In middel 1 klaagt de Heer requirant erover, dat de Rechtbank de gerequireerde no. 2 als belanghebbende in de zin van art. 552 a Sv. heeft aangemerkt. Gerequireerde heeft – in deze trant het middel – door het feit van de verzending geen rechten, ergo geen belang meer, bij de door hem aan gerequireerden no. 1 verzonden brieven. Het komt mij voor, dat het middel faalt. De Rechtbank heeft, er vanuitgaande en verderop ook vaststellende dat gerequireerde no. 2 heeft gecorrespondeerd met gerequireerden no. 1 in zijn hoedanigheid van advocaat heeft geredelijk kunnen aannemen, dat gerequireerde, ook na het verzonden zijn van de brieven, belang had bij de bescherming van de vertrouwensrelatie met zijn cliënten. Weliswaar spreekt art. 98 Sv. beslagneming bij (o.m.) advocaten zonder hun toestemming ‘’verbiedend’’ uitsluitend over het geval dat deze maatregel ‘’bij’’ dergelijke personen wordt tenuitvoergelegd, maar een redelijke uitleg van dit artikel brengt in mijn voorstelling mee, dat ook, wanneer deze correspondente zich bevindt bij degene met wie zij werd gevoerd, de door het artikel bedoelde bescherming wordt aangenomen. Ik meen, dat deze uitleg steun vindt in het arrest van Uw Raad van 10 april 1979, NJ 1979, no. 374, waarbij Uw Raad besliste, dat de Rechter-Commissaris niet mag bepalen, dat telefoongesprekken met of vanuit een telefoonaansluiting die door een advocaat in de uitoefening van zijn beroep wordt gebezigd zonder diens toestemming, worden afgeluisterd.

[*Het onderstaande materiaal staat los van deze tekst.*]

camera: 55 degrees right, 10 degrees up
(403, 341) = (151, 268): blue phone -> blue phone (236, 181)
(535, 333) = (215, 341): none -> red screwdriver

Het gevaar dat de Heer requirant signaleert, dat deze interpretatie de regeling van art. 94 Sv. zou ontkrachten enz. lijkt mij, waar het hier uitsluitend de relatie tussen geheimhouders en hun cliënten betreft te verwaarlozen.

Middel 2, zich beroepend op de tekst van art. 98 Sv., met name op het woordje ‘’bij’’, heeft zijn weerlegging reeds gevonden in het hierboven naar aanleiding van middel 1 aangevoerde. Het beroep dat de Heer requirant doet op de belangenafweging door Uw Raad toegepast in zijn arrest inzake het gepretendeerde verschoningsrecht van de registeraccountant (HR 25 okt. 1983, NJ 1984, no. 132) gaat m.i. niet op, omdat daar een geheel andere belangenafweging aan de orde is, terwijl evenmin een rol kan spelen, dat de correspondentie in casu van civielrechtelijke aard zal zijn. De wetgever onderscheidt nl. niet in dit opzicht en ook uit een oogpunt van praktikabiliteit zou zo’n onderscheid niet wel te maken zijn.

De middelen niet aannemelijk achtend concludeer ik tot verwerping van het beroep.